Using CRISPR-Cas9, scientists can edit the faulty hemoglobin gene, correcting the genetic mutation responsible for SCD. The modified cells are reintroduced into the patient’s body, where they can produce healthy red blood cells, potentially alleviating the symptoms of the disease.
The economics of gene therapy
The projected cost of CRISPR-Cas9 therapy is $1.85 million per patient. US economists anticipate that even if only 7% of the eligible population opts for the intervention, it could cost a single state’s Medicare program $30 million.

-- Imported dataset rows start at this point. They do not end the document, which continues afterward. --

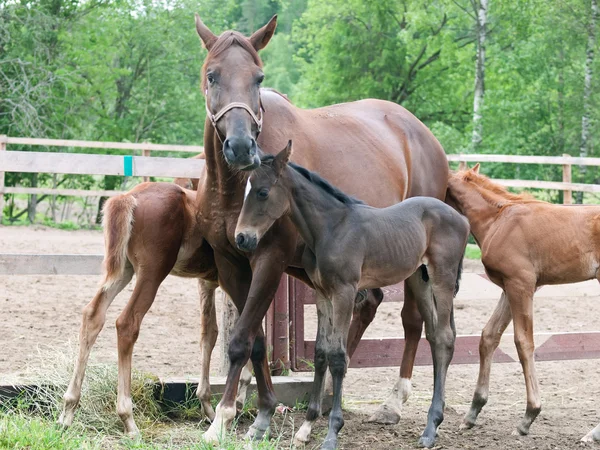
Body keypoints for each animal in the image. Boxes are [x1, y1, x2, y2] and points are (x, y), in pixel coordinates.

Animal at [234, 142, 468, 448]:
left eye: (262, 192)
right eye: (244, 191)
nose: (241, 238)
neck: (331, 228)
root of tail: (461, 218)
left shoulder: (344, 292)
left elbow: (338, 357)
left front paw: (332, 432)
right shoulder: (322, 294)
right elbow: (321, 352)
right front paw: (306, 428)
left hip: (443, 279)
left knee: (446, 338)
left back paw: (430, 429)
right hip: (420, 278)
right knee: (435, 336)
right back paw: (431, 426)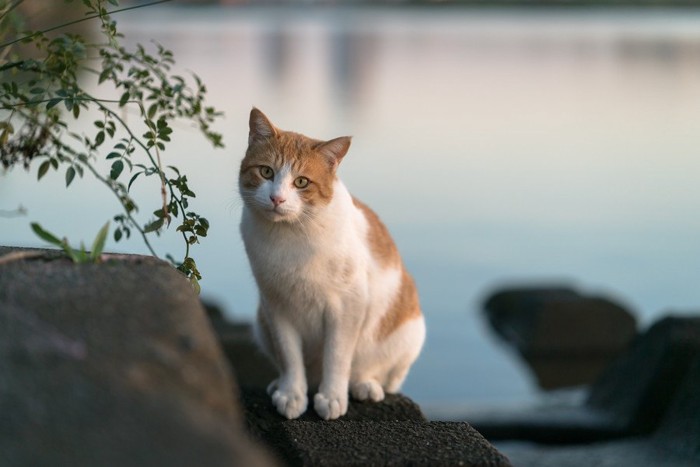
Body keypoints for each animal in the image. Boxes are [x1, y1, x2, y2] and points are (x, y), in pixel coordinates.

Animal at [238, 108, 424, 422]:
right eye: (266, 172)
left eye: (301, 182)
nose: (277, 198)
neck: (290, 235)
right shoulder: (276, 306)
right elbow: (289, 356)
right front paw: (292, 393)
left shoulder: (347, 306)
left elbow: (337, 355)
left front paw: (332, 396)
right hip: (261, 324)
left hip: (409, 333)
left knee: (376, 372)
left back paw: (364, 385)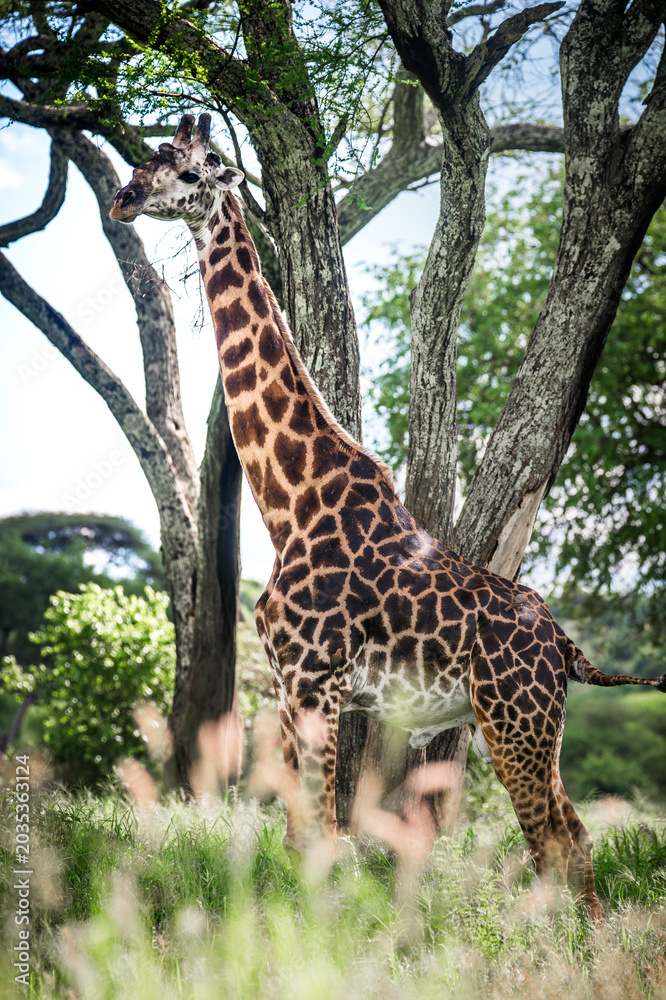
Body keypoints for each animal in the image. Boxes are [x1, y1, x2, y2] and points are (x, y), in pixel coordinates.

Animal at [111, 113, 666, 918]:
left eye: (192, 169)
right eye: (143, 159)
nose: (121, 200)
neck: (290, 501)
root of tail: (564, 646)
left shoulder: (317, 678)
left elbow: (324, 840)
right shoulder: (290, 684)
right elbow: (303, 837)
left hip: (514, 722)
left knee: (554, 843)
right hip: (534, 727)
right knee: (578, 838)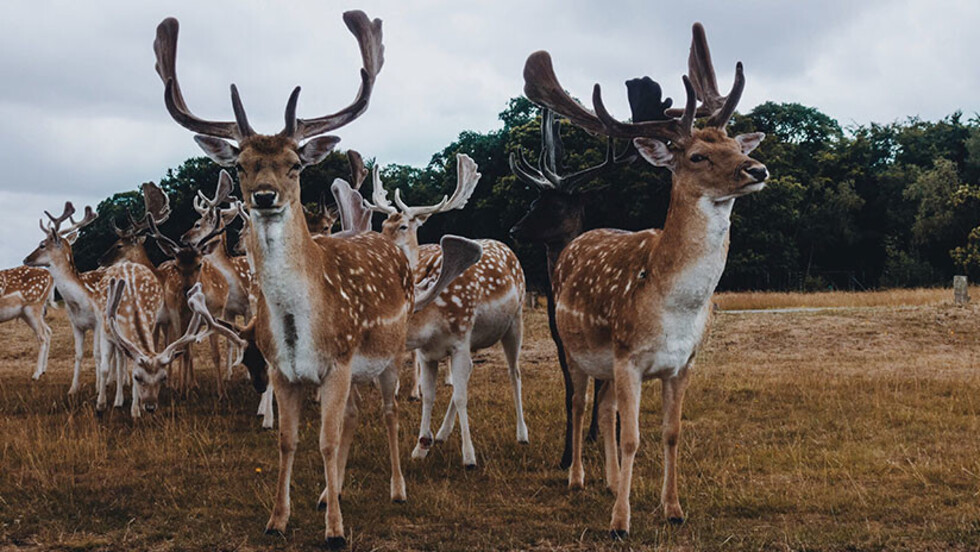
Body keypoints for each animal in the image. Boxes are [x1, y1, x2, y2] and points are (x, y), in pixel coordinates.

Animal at [153, 11, 483, 546]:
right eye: (241, 165)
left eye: (294, 164)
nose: (264, 195)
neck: (300, 325)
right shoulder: (283, 371)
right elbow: (289, 442)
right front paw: (278, 519)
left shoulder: (339, 362)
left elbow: (325, 442)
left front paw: (335, 531)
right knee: (353, 415)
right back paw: (332, 493)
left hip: (389, 354)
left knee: (388, 413)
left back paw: (396, 488)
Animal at [366, 155, 529, 468]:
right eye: (382, 224)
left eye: (403, 226)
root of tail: (508, 247)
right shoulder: (430, 352)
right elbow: (431, 396)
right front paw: (420, 446)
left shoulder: (460, 341)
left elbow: (462, 395)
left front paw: (469, 457)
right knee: (467, 377)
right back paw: (441, 434)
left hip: (515, 321)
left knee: (514, 372)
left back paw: (522, 434)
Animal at [522, 22, 769, 538]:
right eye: (697, 156)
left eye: (737, 147)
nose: (757, 168)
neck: (672, 307)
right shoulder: (628, 356)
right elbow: (632, 437)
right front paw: (621, 522)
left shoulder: (683, 363)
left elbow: (670, 433)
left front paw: (672, 509)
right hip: (575, 348)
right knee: (580, 403)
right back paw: (578, 478)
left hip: (605, 362)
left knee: (604, 409)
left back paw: (613, 482)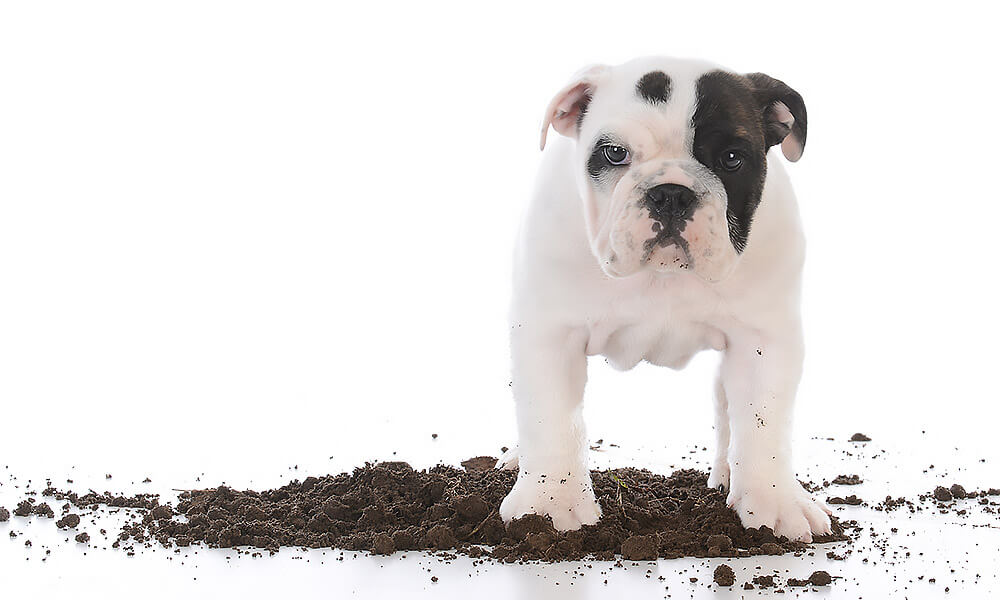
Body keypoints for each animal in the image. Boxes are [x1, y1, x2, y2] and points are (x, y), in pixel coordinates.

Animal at [496, 57, 832, 544]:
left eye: (732, 158)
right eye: (614, 154)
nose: (671, 193)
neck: (662, 277)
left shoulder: (764, 341)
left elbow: (763, 422)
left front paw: (775, 505)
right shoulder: (549, 335)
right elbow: (553, 419)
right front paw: (549, 507)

How, then, will lower middle-income countries like Nigeria, which has one of the highest rates of sickle cell disease worldwide, benefit from this cutting-edge therapy?
Dr. Nnodu commented: “A Global fund for SCD will catalyze the implementation of the WHO AFRO Guidance Framework for SCD Treatment Centres and Centres of Excellence in SCD in high-burden countries, increase access to newborn screening with evidence-based interventions including disease-modifying hydroxyurea treatment and therapeutic red cell exchanges as a foundation for gene therapy.”